A rotating door is made from four rectangular glass panes, as shown in the drawing. The mass of each pane is 85 kg. A person pushes on the outer edge of one pane with a force of F = 63 N that is directed perpendicular to the pane. Determine the magnitude of the door's angular acceleration in rad/s2.

The distance from the drawing is 1.2m.

* Pls don't say u'll critique my work cos i've tried and failed. I need a solution. It's not homework, but i need to understand this for a test coming up.

Again, model the door as a beam rotating about one end, four of them attached at the center.

Idoor= (4)(1/3 mL^2) where 4 means four doors connected at center pivot, ant 1/3ml^2 is the inertia for each door swinging on the end.

F*l= Idoor*alpha

alpha= Force*L /(4/3 ml^2)

First, we need to calculate the moment of inertia (Idoor) for the four glass panes. We are given the mass (m) and the length (L) of each pane, so we can use the formula:

Idoor = 4 * (1/3) * m * L^2

Plugging the given values:

Idoor = 4 * (1/3) * 85 kg * (1.2 m)^2
Idoor = 4 * (1/3) * 85 kg * 1.44 m^2
Idoor = 4 * 40.8 kg * m^2
Idoor = 163.2 kg * m^2

Next, we need to calculate the angular acceleration (alpha) using the formula given:

alpha = Force * L / (4/3 * m * L^2)

Plugging in the given values:

alpha = 63 N * 1.2 m / (4/3 * 85 kg * 1.44 m^2)
alpha = 75.6 N * m / (4/3 * 122.4 kg * m^2)
alpha = 75.6 N * m / (163.2 kg * m^2)

Now, simplifying the expression:

alpha = 75.6 / 163.2 rad/s²
alpha ≈ 0.46 rad/s²

So, the magnitude of the door's angular acceleration is approximately 0.46 rad/s².

To find the magnitude of the door's angular acceleration, we can use the formula:

α = (F * L) / Idoor

Here, F is the force applied on the outer edge of one pane (63 N), L is the distance from the drawing (1.2 m), and Idoor is the moment of inertia of the door.

From the given information, the mass of each pane is 85 kg. We can calculate the moment of inertia of the door using the formula:

Idoor = (4 * (1/3) * m * L^2)

where m is the mass of each pane (85 kg) and L is the distance from the drawing (1.2 m).

Substituting the values into the equation:

Idoor = (4 * (1/3) * 85 kg * (1.2 m)^2)

Idoor = 163.2 kg·m^2

Now we can substitute this value along with the force and distance into the formula for angular acceleration:

α = (63 N * 1.2 m) / 163.2 kg·m^2

Calculating this:

α ≈ 0.461 rad/s^2

Therefore, the magnitude of the door's angular acceleration is approximately 0.461 rad/s^2.

To determine the magnitude of the door's angular acceleration, we can use the formula:

α = (F * L) / Idoor,

where α is the angular acceleration, F is the force applied to the door, L is the distance from the pivot point where the force is applied, and Idoor is the moment of inertia of the door.

From the information given in the problem, we know that the force applied to the door is F = 63 N, and the distance from the drawing is L = 1.2 m.

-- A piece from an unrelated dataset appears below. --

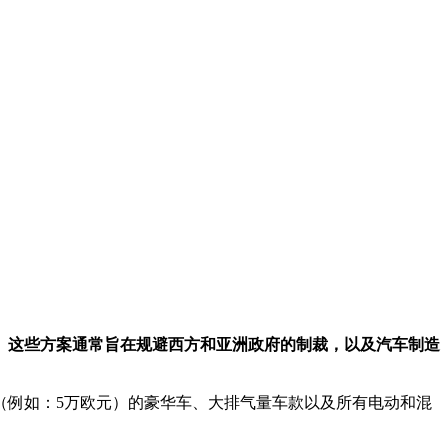
。这些方案通常旨在规避西方和亚洲政府的制裁，以及汽车制造
（例如：5万欧元）的豪华车、大排气量车款以及所有电动和混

To calculate the moment of inertia of the door, we need to consider that the door is made up of four rectangular glass panes. Each pane has a mass of 85 kg.

The formula for the moment of inertia of a rectangular pane rotating about one end (as a beam) is:

Ipane = (1/3) * m * L^2,

where m is the mass of the pane, and L is the length of the pane.

Since there are four panes attached at the center, the moment of inertia of the door can be calculated as:

Idoor = (4) * Ipane.

Substituting the values, we have:

Idoor = (4) * ((1/3) * (85 kg) * (1.2 m)^2).

Now, with the values of F, L, and Idoor, we can calculate the angular acceleration (α) using the formula mentioned earlier:

α = (F * L) / Idoor.

Substituting the values, we have:

α = (63 N * 1.2 m) / ((4) * ((1/3) * (85 kg) * (1.2 m)^2)).

Simplifying this expression will give us the magnitude of the door's angular acceleration in rad/s².